Rows from a dataset
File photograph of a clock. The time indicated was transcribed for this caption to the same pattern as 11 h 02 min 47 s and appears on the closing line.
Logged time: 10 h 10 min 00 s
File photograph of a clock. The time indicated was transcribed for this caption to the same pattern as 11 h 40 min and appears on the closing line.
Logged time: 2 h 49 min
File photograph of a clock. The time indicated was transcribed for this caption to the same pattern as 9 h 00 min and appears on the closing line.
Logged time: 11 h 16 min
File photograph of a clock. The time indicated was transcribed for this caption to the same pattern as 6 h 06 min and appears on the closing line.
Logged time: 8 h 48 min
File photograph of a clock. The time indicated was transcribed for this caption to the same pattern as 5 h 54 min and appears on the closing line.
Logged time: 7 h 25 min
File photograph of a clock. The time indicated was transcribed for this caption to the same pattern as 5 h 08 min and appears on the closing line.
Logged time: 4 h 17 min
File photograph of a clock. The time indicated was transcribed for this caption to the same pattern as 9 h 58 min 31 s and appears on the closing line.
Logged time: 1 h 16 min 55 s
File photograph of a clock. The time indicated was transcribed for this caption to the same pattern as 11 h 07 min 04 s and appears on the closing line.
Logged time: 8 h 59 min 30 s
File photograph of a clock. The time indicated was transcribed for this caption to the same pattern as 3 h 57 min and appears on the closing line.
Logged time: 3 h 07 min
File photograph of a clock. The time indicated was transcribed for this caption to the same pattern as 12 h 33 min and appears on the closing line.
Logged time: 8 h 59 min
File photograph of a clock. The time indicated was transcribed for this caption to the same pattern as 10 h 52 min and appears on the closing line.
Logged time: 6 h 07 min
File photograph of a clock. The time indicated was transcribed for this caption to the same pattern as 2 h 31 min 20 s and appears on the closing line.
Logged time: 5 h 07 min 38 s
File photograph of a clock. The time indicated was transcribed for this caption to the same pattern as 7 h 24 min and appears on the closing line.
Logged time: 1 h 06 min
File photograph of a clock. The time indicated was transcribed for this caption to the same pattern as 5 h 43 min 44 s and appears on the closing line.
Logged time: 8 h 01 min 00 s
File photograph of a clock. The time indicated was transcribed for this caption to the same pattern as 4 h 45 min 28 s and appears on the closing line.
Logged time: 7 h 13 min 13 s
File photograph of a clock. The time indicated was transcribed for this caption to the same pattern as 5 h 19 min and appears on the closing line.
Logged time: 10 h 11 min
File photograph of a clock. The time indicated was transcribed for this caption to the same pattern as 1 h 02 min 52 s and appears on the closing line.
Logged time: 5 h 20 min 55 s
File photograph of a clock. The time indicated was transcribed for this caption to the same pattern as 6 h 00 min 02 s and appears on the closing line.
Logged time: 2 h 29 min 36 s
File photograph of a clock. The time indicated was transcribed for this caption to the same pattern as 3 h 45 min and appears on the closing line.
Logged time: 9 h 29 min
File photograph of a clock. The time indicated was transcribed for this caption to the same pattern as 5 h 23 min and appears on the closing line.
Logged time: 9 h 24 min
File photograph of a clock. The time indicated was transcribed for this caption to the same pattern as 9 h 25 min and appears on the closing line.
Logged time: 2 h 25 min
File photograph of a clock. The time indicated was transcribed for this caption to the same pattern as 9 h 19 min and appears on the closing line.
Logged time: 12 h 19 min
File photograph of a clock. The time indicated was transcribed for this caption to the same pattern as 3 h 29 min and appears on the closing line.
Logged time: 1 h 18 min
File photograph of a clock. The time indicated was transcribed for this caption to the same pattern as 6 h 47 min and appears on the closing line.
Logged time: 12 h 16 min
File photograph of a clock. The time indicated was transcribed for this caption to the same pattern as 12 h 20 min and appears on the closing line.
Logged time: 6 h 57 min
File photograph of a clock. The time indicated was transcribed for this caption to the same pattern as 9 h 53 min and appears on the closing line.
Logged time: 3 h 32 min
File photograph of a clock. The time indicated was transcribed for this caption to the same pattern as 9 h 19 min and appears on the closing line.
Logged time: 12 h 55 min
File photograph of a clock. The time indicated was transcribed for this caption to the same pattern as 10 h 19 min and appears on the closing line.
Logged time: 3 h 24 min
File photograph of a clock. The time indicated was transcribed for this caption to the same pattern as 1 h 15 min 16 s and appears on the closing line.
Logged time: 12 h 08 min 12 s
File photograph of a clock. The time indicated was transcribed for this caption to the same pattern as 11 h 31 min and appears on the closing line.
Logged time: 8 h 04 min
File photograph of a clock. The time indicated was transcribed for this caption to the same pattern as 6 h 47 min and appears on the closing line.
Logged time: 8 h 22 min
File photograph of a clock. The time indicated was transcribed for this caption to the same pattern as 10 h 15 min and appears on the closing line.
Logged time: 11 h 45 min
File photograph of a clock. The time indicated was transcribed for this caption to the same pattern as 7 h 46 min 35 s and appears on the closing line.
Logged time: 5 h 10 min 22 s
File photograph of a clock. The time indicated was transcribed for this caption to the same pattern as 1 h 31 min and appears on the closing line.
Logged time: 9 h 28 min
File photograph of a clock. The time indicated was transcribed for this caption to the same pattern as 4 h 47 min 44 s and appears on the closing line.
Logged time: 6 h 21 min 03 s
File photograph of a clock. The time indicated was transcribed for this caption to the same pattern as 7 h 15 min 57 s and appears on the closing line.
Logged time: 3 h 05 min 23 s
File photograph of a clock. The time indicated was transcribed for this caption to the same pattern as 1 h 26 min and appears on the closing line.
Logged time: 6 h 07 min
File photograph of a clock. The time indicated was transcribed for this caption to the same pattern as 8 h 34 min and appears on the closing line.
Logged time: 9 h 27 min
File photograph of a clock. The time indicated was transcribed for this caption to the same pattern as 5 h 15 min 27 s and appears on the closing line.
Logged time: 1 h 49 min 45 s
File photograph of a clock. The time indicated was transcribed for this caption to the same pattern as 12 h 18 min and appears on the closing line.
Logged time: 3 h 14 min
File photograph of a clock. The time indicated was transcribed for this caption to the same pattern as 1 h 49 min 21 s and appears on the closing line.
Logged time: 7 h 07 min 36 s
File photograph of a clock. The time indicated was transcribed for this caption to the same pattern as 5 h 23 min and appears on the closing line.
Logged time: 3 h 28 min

> _Exercise requirements_
Rewrite every line of the data above, changing "File photograph" to "Archive photograph" wherever it occurs and keeping everything else the same.

> _Solution for this task_
Archive photograph of a clock. The time indicated was transcribed for this caption to the same pattern as 11 h 02 min 47 s and appears on the closing line.
Logged time: 10 h 10 min 00 s
Archive photograph of a clock. The time indicated was transcribed for this caption to the same pattern as 11 h 40 min and appears on the closing line.
Logged time: 2 h 49 min
Archive photograph of a clock. The time indicated was transcribed for this caption to the same pattern as 9 h 00 min and appears on the closing line.
Logged time: 11 h 16 min
Archive photograph of a clock. The time indicated was transcribed for this caption to the same pattern as 6 h 06 min and appears on the closing line.
Logged time: 8 h 48 min
Archive photograph of a clock. The time indicated was transcribed for this caption to the same pattern as 5 h 54 min and appears on the closing line.
Logged time: 7 h 25 min
Archive photograph of a clock. The time indicated was transcribed for this caption to the same pattern as 5 h 08 min and appears on the closing line.
Logged time: 4 h 17 min
Archive photograph of a clock. The time indicated was transcribed for this caption to the same pattern as 9 h 58 min 31 s and appears on the closing line.
Logged time: 1 h 16 min 55 s
Archive photograph of a clock. The time indicated was transcribed for this caption to the same pattern as 11 h 07 min 04 s and appears on the closing line.
Logged time: 8 h 59 min 30 s
Archive photograph of a clock. The time indicated was transcribed for this caption to the same pattern as 3 h 57 min and appears on the closing line.
Logged time: 3 h 07 min
Archive photograph of a clock. The time indicated was transcribed for this caption to the same pattern as 12 h 33 min and appears on the closing line.
Logged time: 8 h 59 min
Archive photograph of a clock. The time indicated was transcribed for this caption to the same pattern as 10 h 52 min and appears on the closing line.
Logged time: 6 h 07 min
Archive photograph of a clock. The time indicated was transcribed for this caption to the same pattern as 2 h 31 min 20 s and appears on the closing line.
Logged time: 5 h 07 min 38 s
Archive photograph of a clock. The time indicated was transcribed for this caption to the same pattern as 7 h 24 min and appears on the closing line.
Logged time: 1 h 06 min
Archive photograph of a clock. The time indicated was transcribed for this caption to the same pattern as 5 h 43 min 44 s and appears on the closing line.
Logged time: 8 h 01 min 00 s
Archive photograph of a clock. The time indicated was transcribed for this caption to the same pattern as 4 h 45 min 28 s and appears on the closing line.
Logged time: 7 h 13 min 13 s
Archive photograph of a clock. The time indicated was transcribed for this caption to the same pattern as 5 h 19 min and appears on the closing line.
Logged time: 10 h 11 min
Archive photograph of a clock. The time indicated was transcribed for this caption to the same pattern as 1 h 02 min 52 s and appears on the closing line.
Logged time: 5 h 20 min 55 s
Archive photograph of a clock. The time indicated was transcribed for this caption to the same pattern as 6 h 00 min 02 s and appears on the closing line.
Logged time: 2 h 29 min 36 s
Archive photograph of a clock. The time indicated was transcribed for this caption to the same pattern as 3 h 45 min and appears on the closing line.
Logged time: 9 h 29 min
Archive photograph of a clock. The time indicated was transcribed for this caption to the same pattern as 5 h 23 min and appears on the closing line.
Logged time: 9 h 24 min
Archive photograph of a clock. The time indicated was transcribed for this caption to the same pattern as 9 h 25 min and appears on the closing line.
Logged time: 2 h 25 min
Archive photograph of a clock. The time indicated was transcribed for this caption to the same pattern as 9 h 19 min and appears on the closing line.
Logged time: 12 h 19 min
Archive photograph of a clock. The time indicated was transcribed for this caption to the same pattern as 3 h 29 min and appears on the closing line.
Logged time: 1 h 18 min
Archive photograph of a clock. The time indicated was transcribed for this caption to the same pattern as 6 h 47 min and appears on the closing line.
Logged time: 12 h 16 min
Archive photograph of a clock. The time indicated was transcribed for this caption to the same pattern as 12 h 20 min and appears on the closing line.
Logged time: 6 h 57 min
Archive photograph of a clock. The time indicated was transcribed for this caption to the same pattern as 9 h 53 min and appears on the closing line.
Logged time: 3 h 32 min
Archive photograph of a clock. The time indicated was transcribed for this caption to the same pattern as 9 h 19 min and appears on the closing line.
Logged time: 12 h 55 min
Archive photograph of a clock. The time indicated was transcribed for this caption to the same pattern as 10 h 19 min and appears on the closing line.
Logged time: 3 h 24 min
Archive photograph of a clock. The time indicated was transcribed for this caption to the same pattern as 1 h 15 min 16 s and appears on the closing line.
Logged time: 12 h 08 min 12 s
Archive photograph of a clock. The time indicated was transcribed for this caption to the same pattern as 11 h 31 min and appears on the closing line.
Logged time: 8 h 04 min
Archive photograph of a clock. The time indicated was transcribed for this caption to the same pattern as 6 h 47 min and appears on the closing line.
Logged time: 8 h 22 min
Archive photograph of a clock. The time indicated was transcribed for this caption to the same pattern as 10 h 15 min and appears on the closing line.
Logged time: 11 h 45 min
Archive photograph of a clock. The time indicated was transcribed for this caption to the same pattern as 7 h 46 min 35 s and appears on the closing line.
Logged time: 5 h 10 min 22 s
Archive photograph of a clock. The time indicated was transcribed for this caption to the same pattern as 1 h 31 min and appears on the closing line.
Logged time: 9 h 28 min
Archive photograph of a clock. The time indicated was transcribed for this caption to the same pattern as 4 h 47 min 44 s and appears on the closing line.
Logged time: 6 h 21 min 03 s
Archive photograph of a clock. The time indicated was transcribed for this caption to the same pattern as 7 h 15 min 57 s and appears on the closing line.
Logged time: 3 h 05 min 23 s
Archive photograph of a clock. The time indicated was transcribed for this caption to the same pattern as 1 h 26 min and appears on the closing line.
Logged time: 6 h 07 min
Archive photograph of a clock. The time indicated was transcribed for this caption to the same pattern as 8 h 34 min and appears on the closing line.
Logged time: 9 h 27 min
Archive photograph of a clock. The time indicated was transcribed for this caption to the same pattern as 5 h 15 min 27 s and appears on the closing line.
Logged time: 1 h 49 min 45 s
Archive photograph of a clock. The time indicated was transcribed for this caption to the same pattern as 12 h 18 min and appears on the closing line.
Logged time: 3 h 14 min
Archive photograph of a clock. The time indicated was transcribed for this caption to the same pattern as 1 h 49 min 21 s and appears on the closing line.
Logged time: 7 h 07 min 36 s
Archive photograph of a clock. The time indicated was transcribed for this caption to the same pattern as 5 h 23 min and appears on the closing line.
Logged time: 3 h 28 min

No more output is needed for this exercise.